Creating your own filters with field names

To customize your queries, it’s helpful to inspect the available field names for the dataset. This ensures your where clauses match real column names.

#Inspect available fields to construct your own filters
meta_url <- "https://services9.arcgis.com/weJ1QsnbMYJlCHdG/arcgis/rest/services/Daily_Trade_Data/FeatureServer/0?f=json"
meta_resp <- GET(meta_url)
fields <- fromJSON(content(meta_resp, as = "text", encoding = "UTF-8"))

# List available field names
field_names <- fields$fields$name
print(field_names)
 [1] "date"                    "year"                   
 [3] "month"                   "day"                    
 [5] "portid"                  "portname"               
 [7] "country"                 "ISO3"                   
 [9] "portcalls_container"     "portcalls_dry_bulk"     
[11] "portcalls_general_cargo" "portcalls_roro"         
[13] "portcalls_tanker"        "portcalls_cargo"        
[15] "portcalls"               "import_container"       
[17] "import_dry_bulk"         "import_general_cargo"   
[19] "import_roro"             "import_tanker"          
[21] "import_cargo"            "import"                 
[23] "export_container"        "export_dry_bulk"        
[25] "export_general_cargo"    "export_roro"            
[27] "export_tanker"           "export_cargo"           
[29] "export"                  "ObjectId"               

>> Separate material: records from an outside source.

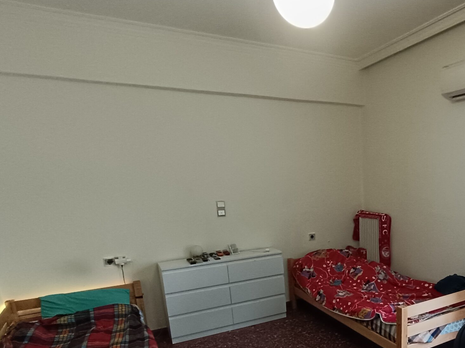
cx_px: 356
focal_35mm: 28
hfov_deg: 59.6
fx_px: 376
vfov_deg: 47.6
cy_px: 268
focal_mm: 1.66
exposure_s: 1/100
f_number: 2.2
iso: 310
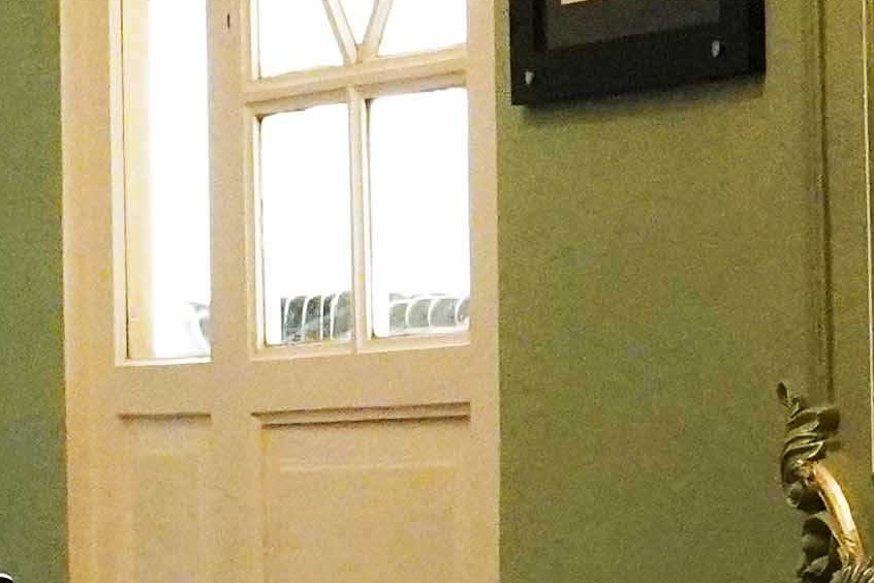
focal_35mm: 234
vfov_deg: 5.9
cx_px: -431
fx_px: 5681
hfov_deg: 8.6
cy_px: 307
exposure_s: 1/160
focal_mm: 22
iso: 6400
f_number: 4
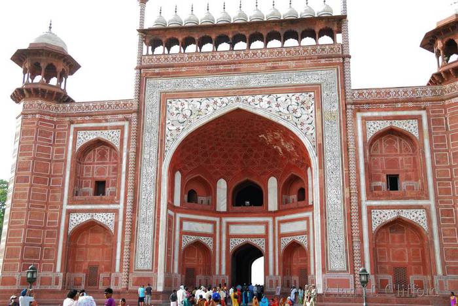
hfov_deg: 49.5
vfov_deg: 34.3
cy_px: 153
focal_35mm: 39
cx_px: 229
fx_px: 497
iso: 100
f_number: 4.5
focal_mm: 26
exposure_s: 1/80
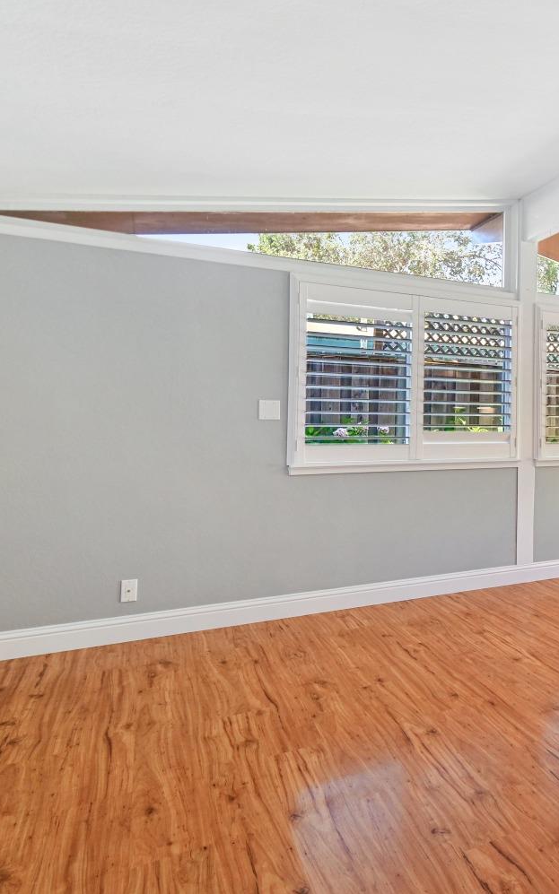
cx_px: 529
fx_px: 561
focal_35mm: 23
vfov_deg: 77.2
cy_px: 447
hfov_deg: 46.4
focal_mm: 10
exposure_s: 1/2.5
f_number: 8
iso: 200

Here are a few filter examples you can plug into your query_portwatch() call:

where = "country = 'China'"           # Filter by country name
where = "portid = 'port1207'"         # Filter by specific port
where = "ISO3 = 'BRA'"                # Filter by ISO3 country code
where = "portcalls > 10"              # Filter by numeric threshold
where = "year = 2024 AND ISO3 = 'IND'" # Combine conditions

You are now equipped with creating your own custom queries in PortWatch.